ВЫБРАННЫЙ ОТРЫВОК

◆ ◆ ◆ ◆ ◆ ◆ ◆

Одни художники воображают, что везде нужна «гармония», величавая «плавность» форм и красок, спокойствие и премудрая сдержанность, всегда и везде, что ни выполняла бы их кисть или резец. Другие говорят: «Да, правда, это все превосходные качества, завидные способности, только не везде, а там, где их требует задача создания и натура самого художника. Но это не закон для всех задач и для всех художников. Они могли бы сказать самим себе, как страстный и страдающий Саул юноше Давиду:

 
Пусть будет песнь твоя дика. Как мой венец,
Мне тягостны веселья звуки!
Я говорю тебе: я слез хочу, певец,
Иль разорвется грудь от муки.
Страданьями была упитана она,
Томилась долго и безмолвно;
И грустный час настал – теперь полна она,
Как кубок смерти, яда полный.
 

Тут уже не до „гармонии“, не до величавых „царственных“ линий и красок, не до того, что тешит глаз и нежно ласкает вкус, – тут должны выдвинуться вперед вся сила выражения, вся правда беспорядочного и мечущегося волнения. Сколько далек здесь от правильностей и гармоний страстно смятенный дух, столько же пускай будут бесстрашно неправильны и смятенны и линии, и краски, и формы. Но кроме этой разницы настроения к свету или мраку жизни, есть еще одна громадная разница, разделяющая художников: какова бы ни была противоположность и разнообразие натур, есть одни художники, которым везде прежде всего нужны – красота и изящество; невозмутимые, бесхарактерные и безличные, везде одинакие, не взирая ни на какое время и место, эти качества для них высший закон; но есть еще другие, которым гораздо выше и дороже – правда жизни, какова бы она ни была, красива или некрасива, потом – исключительная, отграниченная от всех других национальность, такая, какою в действительности живут все народы и которая для каждого народа в отдельности есть то же, что физиономия, характер и свое особенное выражение у каждого человека в отдельности; наконец, такие, которым невыносимы все выдумки и фантазии, переходящие из рода в род по преданию, и которыми масса бессознательно живет, никогда их не разбирая: эти люди находят их бедными, жалкими и тощими в сравнении с теми бесчисленными правдивыми темами, которые нас целый день окружают.

После того, сколько есть в каждой нации целых тысяч художников, для которых главную роль играют милость и благоволение толпы, награды и отличия, жажда первенствовать, всякие игрушки и сласти самолюбия, наконец – их невежество, безвкусие, рутинные понятия, лень и неспособность мысли.

◆ ◆ ◆ ◆ ◆ ◆ ◆

ДАННЫЕ

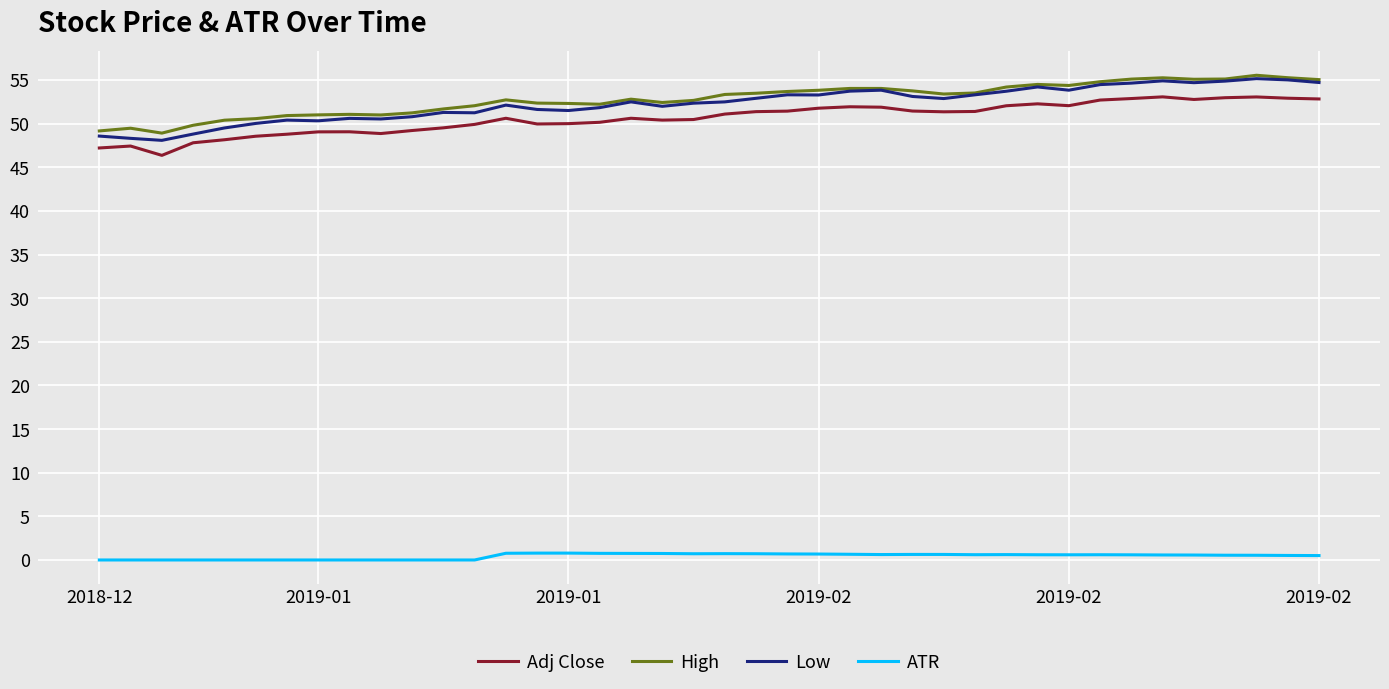

Which series has the largest range (max minus min)?

Low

◆ ◆ ◆ ◆ ◆ ◆ ◆

ЗАДАНИЕ 1
Перечислите все качества, которые, согласно первому предложению отрывка о художниках, одни художники считают нужными везде.
ЗАДАНИЕ 2
Допишите отрывок о художниках, начав сразу после его последнего предложения.
Данные для работы не понадобятся.

ПОЛЕ ОТВЕТА 1
«Гармония», величавая «плавность» форм и красок, спокойствие, премудрая сдержанность.

ПОЛЕ ОТВЕТА 2
Неужели со всеми ими могут уживаться и спокойно, невозмутимо ладить те художники, у которых натура выше, душа глубже, потребность богаче и разнообразнее, горизонты шире. Это все люди разных пород, которым вместе тесно и узко, и они, кое-как побившись несколько времени вместе, приходят, наконец, в один прекрасный день, к тому открытию, что им жить и быть вместе – не должно и вредно, и в сто раз выгоднее разойтись и никогда ни на чем существенном не встречаться близко. После нескольких колебаний и проб, те, которые пожизненнее, поэнергичнее и поболее проникнуты важностью своего нового символа, бросают старое, насиженное гнездо и идут пробовать нового счастья.

Рой народившегося вновь поколения ставит свой новый улей, и работа закипает.

Перебрать и рассказать все подобные события в жизни нового европейского искусства – трудно. Их слишком много, особливо в течение последних сорока-пятидесяти лет, и число их с каждым годом все только прибавляется. Но я попробую выставить на суд читателя некоторые из самых крупных примеров.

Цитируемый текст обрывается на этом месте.